═══ Trecho do texto ═══

Autor: Márcio Garcia (*)
Da recente e conturbada crônica internacional, o Brasil não está imune de participação ativa. Sobre isso, ocorre-nos a recente deportação do físico franco-argelino Adlène Hicheur, professor visitante da Universidade Federal do Rio de Janeiro (UFRJ). Apesar de muito menos dramático, o caso demanda atenção pelas consequências produzidas, bem como pelo eventual precedente criado.
Esse senhor foi deportado pelas autoridades brasileiras competentes no último sábado (16/7). A justificativa para sua imediata exclusão do país está na conveniência “aos interesses nacionais”. Essa foi a invocação do Ministro de Estado da Justiça para, após o indeferimento da prorrogação do visto de trabalho do Professor, assentir com sua deportação.
Embora o Estatuto do Estrangeiro (Lei 6.815/1980) contemple essa possibilidade (artigo 57, parágrafo 2°), referido fundamento é incomum em se tratando de deportação. Há, em geral, prazo, previsto em regulamento, para execução da medida. O instituto relaciona-se mais às hipóteses de entrada ou estada irregular do estrangeiro.
Esse modo de exclusão de estrangeiro do nosso território por iniciativa das autoridades locais é implementado pela Polícia Federal e, em princípio, não deixa sequelas. Inexiste envolvimento dos escalões mais elevados da burocracia e, regularizada sua situação, o estrangeiro pode retornar ao Brasil.
Assim, é invulgar, tendo atenção as peculiaridades do caso, a justificativa empregada para fins de deportação. Considerando a decisão governamental, a maneira incomum de sua implementação, o cenário mundial e a proximidade das Olimpíadas, seria mais adequado cogitar a eventual expulsão do professor.

═══ Seção de dados ═══

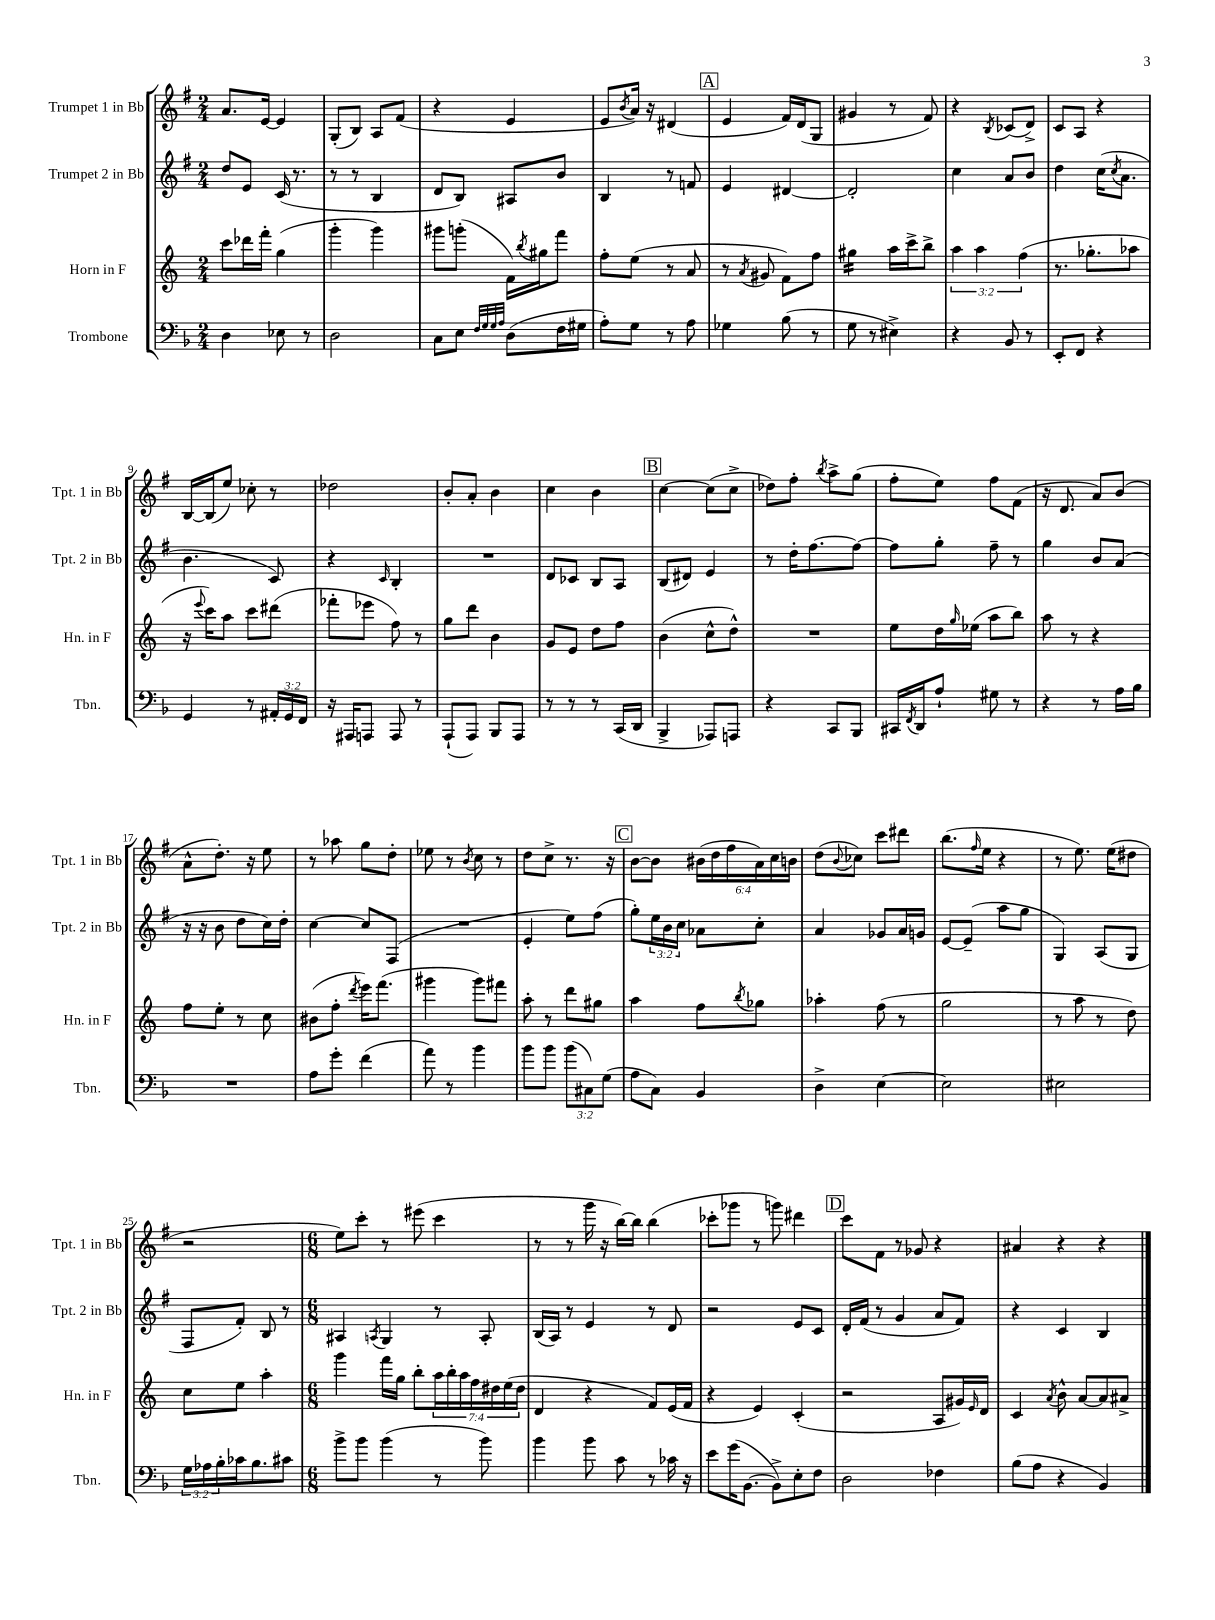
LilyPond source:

═══

Retome o texto sobre a deportação do físico Adlène Hicheur e continue-o a partir da última frase apresentada.

◆ Resposta escrita ◆
Nesse sentido, o Estatuto prescreve ser passível de expulsão o estrangeiro que, de qualquer forma, atentar contra a segurança nacional, a ordem política ou social, a tranquilidade ou moralidade pública e a economia popular, ou cujo procedimento o torne nocivo à conveniência e aos interesses nacionais (artigo 65).
O dispositivo, que tem o travo do seu tempo, dá margem a imensa subjetividade e possível arbitrariedade por parte do seu aplicador. No entanto, convém registrar que, fora as hipóteses de estrangeiros que respondam a processo ou tenham cumprido pena no Brasil, a expulsão tem sido aplicada por aqui com imensa parcimônia.
A expulsão é implementada pelo Ministro da Justiça, por delegação presidencial. Uma vez expulso, o estrangeiro não pode mais regressar ao território nacional, salvo revogação do decreto expulsório. À vista da contundência da medida, sua adoção demanda instauração de inquérito administrativo no âmbito do Ministério da Justiça em que o expulsando pode apresentar defesa. Há, pois, um mínimo de contraditório.
O estrangeiro em causa foi condenado pelo suposto cometimento de crime em solo francês. Segundo informações, Hicheur foi sentenciado, por possível envolvimento com grupo terrorista, a pena de cinco anos; ele cumpriu dois e foi solto. Não parece, ao menos para o homem médio, que se trata de “terrorista de alta periculosidade”, se é que isso existe. Terrorista é terrorista.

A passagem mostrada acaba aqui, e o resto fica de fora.